**Directions for this task**. If a line in the listing below holds the word "between", it counts toward the total; report that total alone.

**Extracted data**.
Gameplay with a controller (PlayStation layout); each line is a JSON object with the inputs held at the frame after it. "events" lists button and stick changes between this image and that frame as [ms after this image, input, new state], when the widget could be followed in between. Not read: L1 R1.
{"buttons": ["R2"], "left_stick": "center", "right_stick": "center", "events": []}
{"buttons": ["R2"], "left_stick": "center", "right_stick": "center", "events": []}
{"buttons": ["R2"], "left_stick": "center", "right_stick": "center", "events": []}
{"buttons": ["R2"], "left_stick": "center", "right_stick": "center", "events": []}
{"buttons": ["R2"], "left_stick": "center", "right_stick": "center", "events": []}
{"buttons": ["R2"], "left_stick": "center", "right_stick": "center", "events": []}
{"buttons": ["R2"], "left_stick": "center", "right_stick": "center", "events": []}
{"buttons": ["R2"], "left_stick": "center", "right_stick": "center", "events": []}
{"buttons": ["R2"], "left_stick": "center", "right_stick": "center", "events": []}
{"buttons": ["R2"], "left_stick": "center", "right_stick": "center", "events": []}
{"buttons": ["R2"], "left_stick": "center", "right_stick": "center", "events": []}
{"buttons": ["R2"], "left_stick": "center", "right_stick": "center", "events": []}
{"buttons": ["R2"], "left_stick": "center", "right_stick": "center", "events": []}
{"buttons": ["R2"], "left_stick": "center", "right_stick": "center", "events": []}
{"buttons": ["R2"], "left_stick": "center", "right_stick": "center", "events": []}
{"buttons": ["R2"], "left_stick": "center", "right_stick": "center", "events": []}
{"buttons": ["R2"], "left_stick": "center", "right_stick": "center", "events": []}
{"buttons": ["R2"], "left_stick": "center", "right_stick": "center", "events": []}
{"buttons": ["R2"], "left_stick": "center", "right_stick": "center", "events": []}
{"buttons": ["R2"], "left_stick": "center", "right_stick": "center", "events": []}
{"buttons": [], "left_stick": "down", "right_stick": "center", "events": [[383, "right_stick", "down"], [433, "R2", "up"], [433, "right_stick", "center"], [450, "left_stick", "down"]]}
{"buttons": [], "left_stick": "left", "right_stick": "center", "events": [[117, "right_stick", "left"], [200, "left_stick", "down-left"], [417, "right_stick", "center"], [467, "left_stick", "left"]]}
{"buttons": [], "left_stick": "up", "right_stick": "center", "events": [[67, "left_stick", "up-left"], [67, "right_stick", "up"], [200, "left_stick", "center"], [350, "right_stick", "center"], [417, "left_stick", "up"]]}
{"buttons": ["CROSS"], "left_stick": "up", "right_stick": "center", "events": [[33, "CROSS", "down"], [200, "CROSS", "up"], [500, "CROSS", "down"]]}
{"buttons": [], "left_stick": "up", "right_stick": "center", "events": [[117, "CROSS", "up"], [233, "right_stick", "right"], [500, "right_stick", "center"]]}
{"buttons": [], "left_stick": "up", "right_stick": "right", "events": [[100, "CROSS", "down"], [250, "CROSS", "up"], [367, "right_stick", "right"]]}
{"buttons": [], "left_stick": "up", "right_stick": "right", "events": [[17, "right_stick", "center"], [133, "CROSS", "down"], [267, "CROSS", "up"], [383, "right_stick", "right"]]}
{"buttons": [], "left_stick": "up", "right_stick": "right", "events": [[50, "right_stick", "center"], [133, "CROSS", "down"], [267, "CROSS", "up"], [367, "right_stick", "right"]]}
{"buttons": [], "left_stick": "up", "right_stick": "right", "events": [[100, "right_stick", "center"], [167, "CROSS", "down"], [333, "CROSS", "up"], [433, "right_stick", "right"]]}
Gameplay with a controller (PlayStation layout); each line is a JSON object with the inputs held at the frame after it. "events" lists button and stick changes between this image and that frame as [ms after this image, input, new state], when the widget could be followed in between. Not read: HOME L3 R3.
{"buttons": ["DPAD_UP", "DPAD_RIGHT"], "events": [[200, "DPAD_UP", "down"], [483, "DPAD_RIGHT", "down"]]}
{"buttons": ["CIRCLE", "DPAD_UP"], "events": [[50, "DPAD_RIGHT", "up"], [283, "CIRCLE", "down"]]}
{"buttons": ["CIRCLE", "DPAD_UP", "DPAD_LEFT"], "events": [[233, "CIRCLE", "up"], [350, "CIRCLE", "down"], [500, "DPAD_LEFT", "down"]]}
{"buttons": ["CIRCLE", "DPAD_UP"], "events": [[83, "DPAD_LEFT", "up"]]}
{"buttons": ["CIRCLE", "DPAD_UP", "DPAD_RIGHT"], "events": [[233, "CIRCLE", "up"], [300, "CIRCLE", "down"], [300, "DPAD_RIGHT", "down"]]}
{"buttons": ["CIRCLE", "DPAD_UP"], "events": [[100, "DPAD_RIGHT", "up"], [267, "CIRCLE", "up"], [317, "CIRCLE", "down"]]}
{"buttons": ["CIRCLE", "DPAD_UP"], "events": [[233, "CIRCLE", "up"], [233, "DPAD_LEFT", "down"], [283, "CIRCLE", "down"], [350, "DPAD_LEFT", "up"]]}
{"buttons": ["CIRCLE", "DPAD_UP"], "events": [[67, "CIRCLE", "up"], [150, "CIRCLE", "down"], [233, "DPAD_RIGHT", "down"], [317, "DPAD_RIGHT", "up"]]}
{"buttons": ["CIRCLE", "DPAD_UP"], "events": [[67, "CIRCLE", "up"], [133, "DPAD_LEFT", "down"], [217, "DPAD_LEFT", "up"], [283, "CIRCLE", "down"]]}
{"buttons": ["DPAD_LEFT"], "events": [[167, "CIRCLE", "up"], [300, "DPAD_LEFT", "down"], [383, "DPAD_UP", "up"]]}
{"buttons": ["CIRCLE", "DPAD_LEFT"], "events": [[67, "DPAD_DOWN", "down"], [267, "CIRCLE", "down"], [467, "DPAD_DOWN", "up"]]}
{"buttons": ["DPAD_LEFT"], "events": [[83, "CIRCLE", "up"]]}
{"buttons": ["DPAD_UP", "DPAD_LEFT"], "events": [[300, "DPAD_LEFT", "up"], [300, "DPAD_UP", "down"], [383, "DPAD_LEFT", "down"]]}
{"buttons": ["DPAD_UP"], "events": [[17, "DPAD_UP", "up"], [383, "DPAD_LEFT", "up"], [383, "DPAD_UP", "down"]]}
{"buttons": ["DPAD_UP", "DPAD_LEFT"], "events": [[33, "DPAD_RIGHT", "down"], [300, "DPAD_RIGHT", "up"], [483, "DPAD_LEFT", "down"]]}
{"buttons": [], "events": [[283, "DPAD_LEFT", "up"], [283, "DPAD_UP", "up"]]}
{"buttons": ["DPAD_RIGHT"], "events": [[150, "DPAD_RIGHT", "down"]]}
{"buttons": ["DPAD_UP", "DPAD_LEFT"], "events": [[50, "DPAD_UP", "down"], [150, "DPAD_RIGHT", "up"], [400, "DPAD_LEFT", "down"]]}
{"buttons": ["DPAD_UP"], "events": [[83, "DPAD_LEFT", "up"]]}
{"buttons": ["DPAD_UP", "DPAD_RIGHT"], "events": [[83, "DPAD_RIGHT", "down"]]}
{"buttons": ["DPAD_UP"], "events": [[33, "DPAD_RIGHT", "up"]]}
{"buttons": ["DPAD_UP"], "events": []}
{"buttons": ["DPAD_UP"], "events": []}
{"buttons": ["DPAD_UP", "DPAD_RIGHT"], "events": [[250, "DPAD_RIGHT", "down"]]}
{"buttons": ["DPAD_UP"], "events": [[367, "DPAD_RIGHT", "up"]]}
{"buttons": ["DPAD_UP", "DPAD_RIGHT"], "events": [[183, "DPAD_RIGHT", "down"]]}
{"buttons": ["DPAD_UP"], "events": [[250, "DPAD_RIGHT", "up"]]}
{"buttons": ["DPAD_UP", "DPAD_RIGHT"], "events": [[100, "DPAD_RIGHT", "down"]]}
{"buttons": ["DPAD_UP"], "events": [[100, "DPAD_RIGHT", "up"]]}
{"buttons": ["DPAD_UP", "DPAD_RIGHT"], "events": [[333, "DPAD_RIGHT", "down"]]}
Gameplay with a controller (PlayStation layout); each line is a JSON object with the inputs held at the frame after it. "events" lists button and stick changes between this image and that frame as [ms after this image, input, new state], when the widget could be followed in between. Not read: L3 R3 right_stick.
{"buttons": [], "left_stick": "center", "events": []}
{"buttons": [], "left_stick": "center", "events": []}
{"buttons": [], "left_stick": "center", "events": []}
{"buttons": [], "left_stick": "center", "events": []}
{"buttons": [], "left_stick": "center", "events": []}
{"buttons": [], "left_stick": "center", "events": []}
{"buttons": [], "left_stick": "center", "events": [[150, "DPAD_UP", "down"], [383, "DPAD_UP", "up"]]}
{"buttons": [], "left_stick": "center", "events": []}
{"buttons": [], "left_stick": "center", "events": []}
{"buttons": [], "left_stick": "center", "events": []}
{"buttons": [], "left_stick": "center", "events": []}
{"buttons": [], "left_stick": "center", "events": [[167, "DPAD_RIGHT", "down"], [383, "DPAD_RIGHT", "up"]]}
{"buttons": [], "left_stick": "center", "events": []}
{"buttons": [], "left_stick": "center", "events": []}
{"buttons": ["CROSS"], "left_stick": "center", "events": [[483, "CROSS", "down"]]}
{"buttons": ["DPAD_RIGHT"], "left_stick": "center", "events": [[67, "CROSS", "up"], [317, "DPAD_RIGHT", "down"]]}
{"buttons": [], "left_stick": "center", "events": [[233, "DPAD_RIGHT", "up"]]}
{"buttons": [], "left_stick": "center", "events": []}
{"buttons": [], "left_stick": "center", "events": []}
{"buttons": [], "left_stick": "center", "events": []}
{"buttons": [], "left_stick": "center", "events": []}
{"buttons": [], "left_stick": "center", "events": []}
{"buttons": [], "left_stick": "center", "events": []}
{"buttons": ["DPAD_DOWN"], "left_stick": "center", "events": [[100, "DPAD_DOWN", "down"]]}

**Solution to this task**. 3